If you are involved in a car accident, sometimes it can be comforting to know that your car insurance coverage or the other driver’s coverage will help pay for vehicle damage and medical treatment. In some instances, the other driver may not have car insurance, read on to understand what your options are in such circumstances.
If you have collision coverage, your insurance provider will cater for the repairs to vehicle damages sustained in a collision with an uninsured at-fault driver or hit and run driver. Some insurance providers will charge you a deductible. It is worth noting that collision coverage does not help with your injuries; it just covers the cost of fixing your car.
Medical Payments Coverage
If you have a medical payments coverage, your medical bills will be paid for up to the limit of your policy. With medical payments coverage, there is no deductible.
If you have health insurance, it can cover any medical expenses less co-payments and deductibles. The insurer usually presents to you a questionnaire to determine whether your treatment was caused by a car accident, because they intend to pursue the responsible driver’s insurance provider. However, if the at-fault driver is not insured, the insurance company may look to your vehicle’s policy to get reimbursement.
Uninsured Motorist Coverage
This type of insurance is applicable when one is involved in a car accident with an uninsured driver. UM coverage pays for your medical bills, lost wages, economic expenses, and non-economic damages such as pain and suffering. UM caters for the liability coverage that the at-fault driver should have had to clear your losses.
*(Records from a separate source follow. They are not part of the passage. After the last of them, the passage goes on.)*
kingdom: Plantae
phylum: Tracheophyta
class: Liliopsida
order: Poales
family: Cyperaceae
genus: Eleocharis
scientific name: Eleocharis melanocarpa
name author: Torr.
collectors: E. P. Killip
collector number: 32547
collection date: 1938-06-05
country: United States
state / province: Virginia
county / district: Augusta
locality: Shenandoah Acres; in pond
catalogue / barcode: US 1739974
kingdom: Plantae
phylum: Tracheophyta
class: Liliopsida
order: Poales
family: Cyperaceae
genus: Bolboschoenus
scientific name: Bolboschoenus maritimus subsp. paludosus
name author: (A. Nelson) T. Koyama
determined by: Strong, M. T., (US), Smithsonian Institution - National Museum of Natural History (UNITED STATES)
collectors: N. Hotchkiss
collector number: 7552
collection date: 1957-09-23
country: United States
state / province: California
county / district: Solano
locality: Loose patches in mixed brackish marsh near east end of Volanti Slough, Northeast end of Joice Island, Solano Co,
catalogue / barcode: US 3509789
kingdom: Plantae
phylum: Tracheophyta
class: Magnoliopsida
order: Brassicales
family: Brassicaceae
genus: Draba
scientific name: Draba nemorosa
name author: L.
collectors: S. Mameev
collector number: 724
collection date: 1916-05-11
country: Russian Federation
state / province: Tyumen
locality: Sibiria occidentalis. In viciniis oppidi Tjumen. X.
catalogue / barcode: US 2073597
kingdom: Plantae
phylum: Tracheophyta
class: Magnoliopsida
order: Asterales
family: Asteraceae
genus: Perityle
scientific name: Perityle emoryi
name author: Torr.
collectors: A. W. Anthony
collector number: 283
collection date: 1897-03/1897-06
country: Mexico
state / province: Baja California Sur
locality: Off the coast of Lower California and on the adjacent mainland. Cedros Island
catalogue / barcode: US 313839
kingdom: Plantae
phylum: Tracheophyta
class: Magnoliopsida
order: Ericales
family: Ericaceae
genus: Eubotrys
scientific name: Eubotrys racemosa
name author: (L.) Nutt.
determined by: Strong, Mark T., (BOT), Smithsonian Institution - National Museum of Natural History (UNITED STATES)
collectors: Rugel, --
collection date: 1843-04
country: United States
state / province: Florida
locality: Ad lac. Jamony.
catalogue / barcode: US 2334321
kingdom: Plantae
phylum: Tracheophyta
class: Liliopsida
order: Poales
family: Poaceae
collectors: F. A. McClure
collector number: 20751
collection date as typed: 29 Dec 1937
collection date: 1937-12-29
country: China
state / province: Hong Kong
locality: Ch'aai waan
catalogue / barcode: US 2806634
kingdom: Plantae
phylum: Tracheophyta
Your UM coverage is usually similar to the liability coverage on your insurance policy. However, sometimes this is not the case, and it is advisable to check the declaration of your policy to be sure. If your limits are $70/$100 for example, it means there is $70k for one person injured in your vehicle, or $100k for all the injured people in your vehicle. Some policies have a property damage coverage that pays for all damage to your vehicle without any deductible charges.
When making a claim under the UM policy, you will be negotiating a settlement as if you are dealing with the other driver’s insurance adjuster. It would be advisable to have an accident attorney or personal injury lawyer to assist you with the process. Before any payment is made under the conditions of the UM clause, your insurer will require the at-fault driver to sign a statement under oath declaring that he/she is not insured.
What if I Don’t Have UM Coverage?
If you do not have a UM Coverage, besides relying on your collision coverage, medical payments coverage, and health insurance, the only other option available to you is to sue the uninsured motorist. There is a high chance that you will not recover much from an uninsured driver because if he had assets or money, he would have had auto insurance.
Determining Fault and Your Claim
Drivers are charged with the duty of exercising reasonable care when driving. Infractions or violations of California’s Vehicle code like exceeding the required speed limit, failing to signal, ignoring traffic signs etc. are actions that can be used to prove one’s negligence in a car accident. However, a driver may engage in other actions that are unsafe and distracting like talking on a mobile phone, eating while driving, or texting.
In some cases, like in rear-end collisions, the other driver is almost always deemed to be at fault. However, in other cases, the fault is shared between you and the other driver. Careless behavior that leads to a vehicle accident is referred to as negligence. Vehicular accidents involving non-insured motorists may be subject to either contributory or comparative negligence.
Under contributory negligence, if you are found to be partly responsible for the collision, you will not get any compensation for a claim of personal injury. However, under comparative negligence, you will be compensated for sharing the fault for the accident, but your compensation will be reduced by your percentage of fault. The application of contributory and comparative negligence laws depends on your current state. California applies the comparative liability principle. In most cases, the insurance provider determines fault, however, if your claim turns out to be a lawsuit, a jury or judge will decide the question of liability.
If you are involved in a car accident with an uninsured driver, you can make a claim to be compensated for your losses. The claim you are eligible to make depends on what is covered in your auto insurance policy. Your best chance of being compensated for injuries, loss of work, and any other damages that the at fault driver may be liable to pay, is through an uninsured motorist coverage.